Thomas Miller, director of Northwestern University’s data science program, argued that Silver’s and Lichtman’s strategies are “wrong in different ways.” Miller created a election forecast system from its own combination of 60 years of historical analysis and betting market data, Predict It.

He suggested that Lichtman’s model fails to account for how campaign messages and major events shift public opinion in the final months of an election.

“According to Lichtman, nothing the campaigns do really matters. The message doesn’t matter, the positioning doesn’t matter… because everything is predetermined, in a sense, by the story,” Miller said. He also questioned whether Economic measures used by Lichtman, which examine U.S. gross domestic product, accurately target perceptions of the economy.

This year, for example, inflation is a major issue for many voters. The American economy is doing relatively well, but voters don’t necessarily feel it.

But Lichtman objected to those claims and said his economic analysis is objective and rooted in history dating back to 1860. Each key is narrowly defined based on that analysis, Lichtman said.

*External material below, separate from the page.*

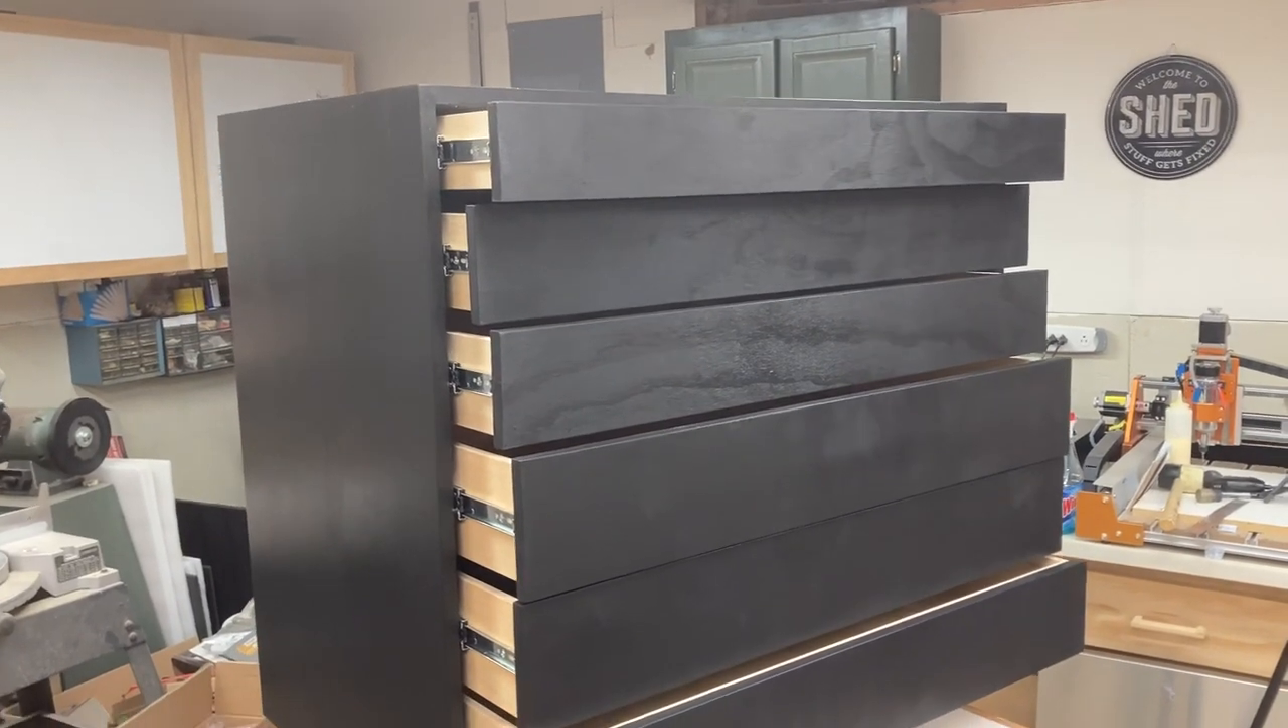And after just a few minutes, I have all of these drawer fronts installed.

He argued that the lack of campaign events on his keys is one of the reasons they have been so successful.

“What some say is the weakness of the Keys… is the strength of the Keys because they look at the fundamentals, not the fleeting events of the campaign,” Lichtman said. He said the structural model reflects how U.S. presidential elections actually work.

Miller also saw flaws in Silver’s approach, namely that he relied too much on polling data, which varies and is fallible. If the polls are inaccurate, Silver’s predictions will be too.

Weighting polls based on which groups of people are most likely to vote can also be complicated, Lichtman said. Polls can, for example, and have underestimated the number of Democrats and Republicans running for office.

David Wasserman, election analyst for the Cook political reportsaid that despite the variability, he found Silver’s approach “methodologically more rigorous”.

“Lichtman is comically overconfident and doesn’t admit to the subjectivities of his method,” Silver said in late September, “but you’ll legitimately learn a lot about presidential elections from reading his work, and he at least puts himself out there to do so. testable predictions.

Wasserman said he thought Silver’s approach was better at “telling the public where the election is going,” in part because it “recognizes that there is inherent uncertainty in polls and future events.”

“I am convinced that campaigns matter (…) and that the candidate’s choices affect the way voters think,” he said. “I value Silver’s approach more because it can take these factors into account.”

But basically, the models are totally different.

While Lichtman’s model relies on established patterns from past elections to predict future presidential votes, Silver’s model provides insight into how the views of the American electorate change over weeks and months.